### REQUIREMENTS
Copy the text on raising godly children between "AVOID GENERATIONAL GAP" and "love of God.", inclusive, and replace "spouse" with "husband or wife".

Raising Godly Children
Introduction
God is more interested in the quality of your children than their quantity. God is interested in: (a) your ability to pass the baton of spiritual maturity to the next generation, (b) your careful and smooth passing of the baton without it falling down, and (c) your passing it completely at the safe zone. Failure of parenting is leadership with failed succession plan; it is an approaching tornado, a monumental tragedy.
loss of faith through generations
The death of Joshua and his generation marked the end of knowing and serving God. Joshua succeeded Moses but Joshua had no successor. Joshua’s generation knew the Lord by experience and served Him (Jos. 2:7). The immediate generation after Joshua which probably knew God by history also served Him. But the next generation did not know God because they didn’t experience or hear about Him. Wasting the window of opportunity for training a child is like losing a needle in the sand. Parents who neglect the early training for wealth often spend their wealth and life seeking their children. Eccl. 3:1; Pro. 19:18, 22:6.
AVOID GENERATIONAL GAP IN TRANSMISSION OF CHRISTIAN FAITH
- Parents are to develop personal relationship with God (Deut 6:5-6; Ps. 128:3; 2 Tim 1:5). You cannot give what you don’t have. Your genuine devotion will inspire your children. If it is difficult to raise godly children in godly home, it is virtually impossible in ungodly and dysfunctional family.
- Love your spouse and family (Mal 2:12-14; Col 3:18-21). Strong marriage foundation is needed for godly parenting. God expects the family to be the first place a child experiences the love of God.
- Be Your Child’s Role Model (Acts 1:1; Eph 5:1; Gen 20:2; 26:6). Children have inherent social skills to imitate; so be your child’s first teacher and role model. Live the values you want to see in them. Inspire, influence and motivate them to follow God.
- Spend time with your Wards (Mark 3:14). True friendship grows in an earthen pot environment, rather than in a microwave environment. A child’s values are impacted by the person he spends his greatest time with. Your love for him is reflected by the time you spend with him, not the toys you give.
- Know your children personally (Psa 139:14; Prov 20:11): Children have different personalities, temperaments, gifts, etc. Be the first to discover them and channel them rightly. Ignorance of this can make a parent an opposition. Learn to build positive traits and weed out negative ones.
- Diligently teach and instruct your wards in the fear of the Lord; and Lead them to Christ. Deut 6:7-9; Eph 6:4; 2 Tim 3:15. True faith begins with right doctrine.

### RAW RECORDS
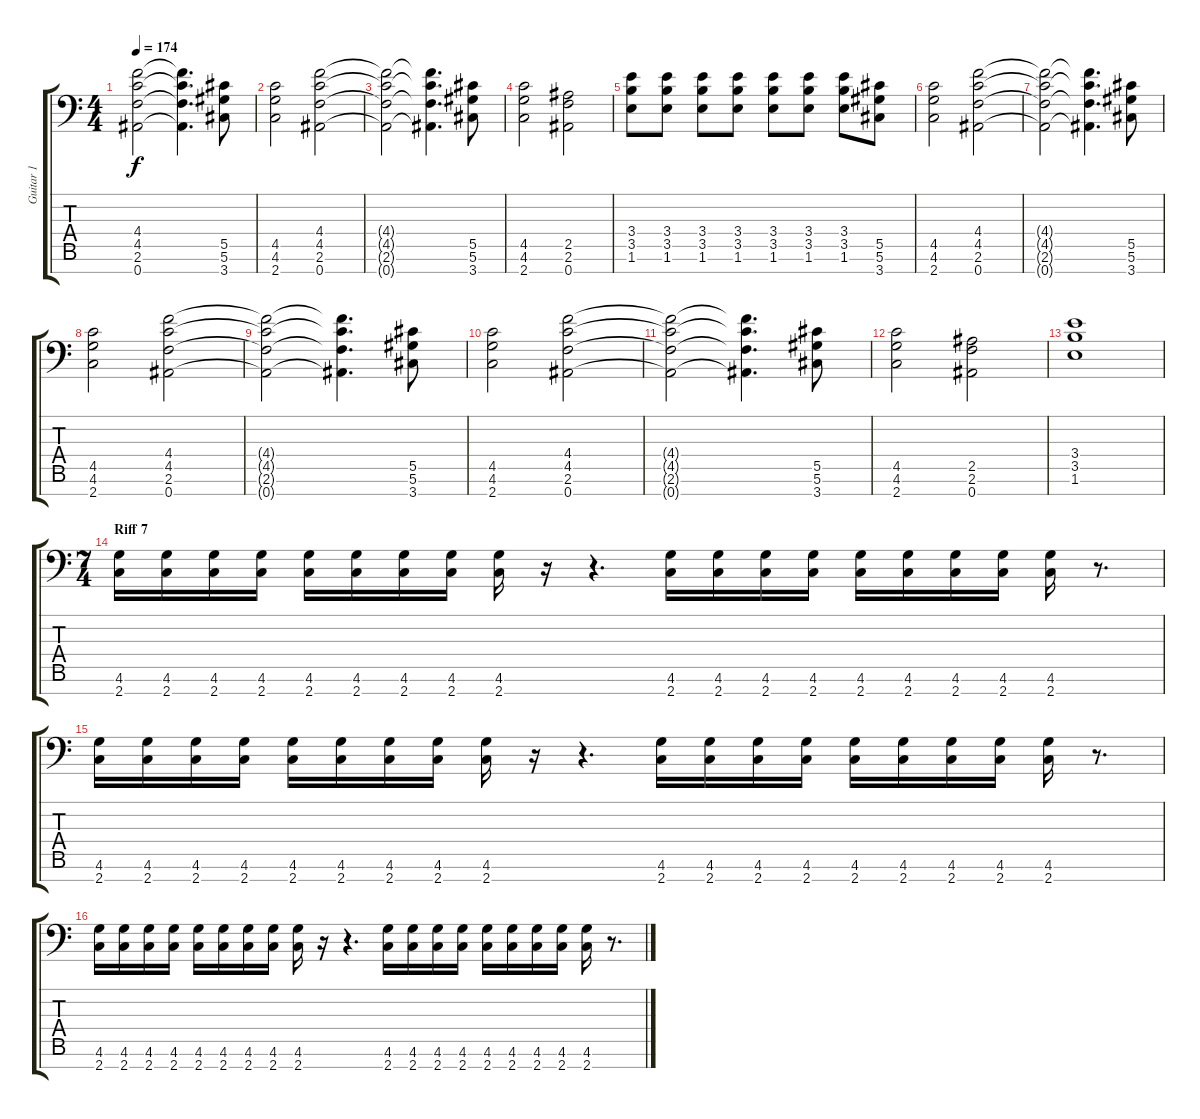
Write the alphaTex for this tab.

\track ("Guitar 1" "Guitar 1") {instrument distortionguitar}
\staff {score tabs}
\tuning (Eb4 Bb3 Gb3 Db3 Ab2 Eb2 Bb1) {hide}
\ts (4 4)
\tempo 174
\clef f4
\ks c
(4.4{t} 4.5{t} 2.6{t} 0.7{t}).2{dy f} (4.4{t} 4.5{t} 2.6{t} 0.7{t}).4{d} (5.5 5.6 3.7).8 |
(4.5 4.6 2.7).2 (4.4 4.5 2.6 0.7).2 |
(4.4{t} 4.5{t} 2.6{t} 0.7{t}).2 (4.4{t} 4.5{t} 2.6{t} 0.7{t}).4{d} (5.5 5.6 3.7).8 |
(4.5 4.6 2.7).2 (2.5 2.6 0.7).2 |
(3.4 3.5 1.6).8 (3.4 3.5 1.6).8 (3.4 3.5 1.6).8 (3.4 3.5 1.6).8 (3.4 3.5 1.6).8 (3.4 3.5 1.6).8 (3.4 3.5 1.6).8 (5.5 5.6 3.7).8 |
(4.5 4.6 2.7).2 (4.4 4.5 2.6 0.7).2 |
(4.4{t} 4.5{t} 2.6{t} 0.7{t}).2 (4.4{t} 4.5{t} 2.6{t} 0.7{t}).4{d} (5.5 5.6 3.7).8 |
(4.5 4.6 2.7).2 (4.4 4.5 2.6 0.7).2 |
(4.4{t} 4.5{t} 2.6{t} 0.7{t}).2 (4.4{t} 4.5{t} 2.6{t} 0.7{t}).4{d} (5.5 5.6 3.7).8 |
(4.5 4.6 2.7).2 (4.4 4.5 2.6 0.7).2 |
(4.4{t} 4.5{t} 2.6{t} 0.7{t}).2 (4.4{t} 4.5{t} 2.6{t} 0.7{t}).4{d} (5.5 5.6 3.7).8 |
(4.5 4.6 2.7).2 (2.5 2.6 0.7).2 |
(3.4 3.5 1.6).1 |
\ts (7 4)
\section ("" "Riff 7")
(4.6 2.7).16 (4.6 2.7).16 (4.6 2.7).16 (4.6 2.7).16 (4.6 2.7).16 (4.6 2.7).16 (4.6 2.7).16 (4.6 2.7).16 (4.6 2.7).16 r.16 r.4{d} (4.6 2.7).16 (4.6 2.7).16 (4.6 2.7).16 (4.6 2.7).16 (4.6 2.7).16 (4.6 2.7).16 (4.6 2.7).16 (4.6 2.7).16 (4.6 2.7).16 r.8{d} |
(4.6 2.7).16 (4.6 2.7).16 (4.6 2.7).16 (4.6 2.7).16 (4.6 2.7).16 (4.6 2.7).16 (4.6 2.7).16 (4.6 2.7).16 (4.6 2.7).16 r.16 r.4{d} (4.6 2.7).16 (4.6 2.7).16 (4.6 2.7).16 (4.6 2.7).16 (4.6 2.7).16 (4.6 2.7).16 (4.6 2.7).16 (4.6 2.7).16 (4.6 2.7).16 r.8{d} |
(4.6 2.7).16 (4.6 2.7).16 (4.6 2.7).16 (4.6 2.7).16 (4.6 2.7).16 (4.6 2.7).16 (4.6 2.7).16 (4.6 2.7).16 (4.6 2.7).16 r.16 r.4{d} (4.6 2.7).16 (4.6 2.7).16 (4.6 2.7).16 (4.6 2.7).16 (4.6 2.7).16 (4.6 2.7).16 (4.6 2.7).16 (4.6 2.7).16 (4.6 2.7).16 r.8{d}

### SOLUTION BELOW
AVOID GENERATIONAL GAP IN TRANSMISSION OF CHRISTIAN FAITH
- Parents are to develop personal relationship with God (Deut 6:5-6; Ps. 128:3; 2 Tim 1:5). You cannot give what you don’t have. Your genuine devotion will inspire your children. If it is difficult to raise godly children in godly home, it is virtually impossible in ungodly and dysfunctional family.
- Love your husband or wife and family (Mal 2:12-14; Col 3:18-21). Strong marriage foundation is needed for godly parenting. God expects the family to be the first place a child experiences the love of God.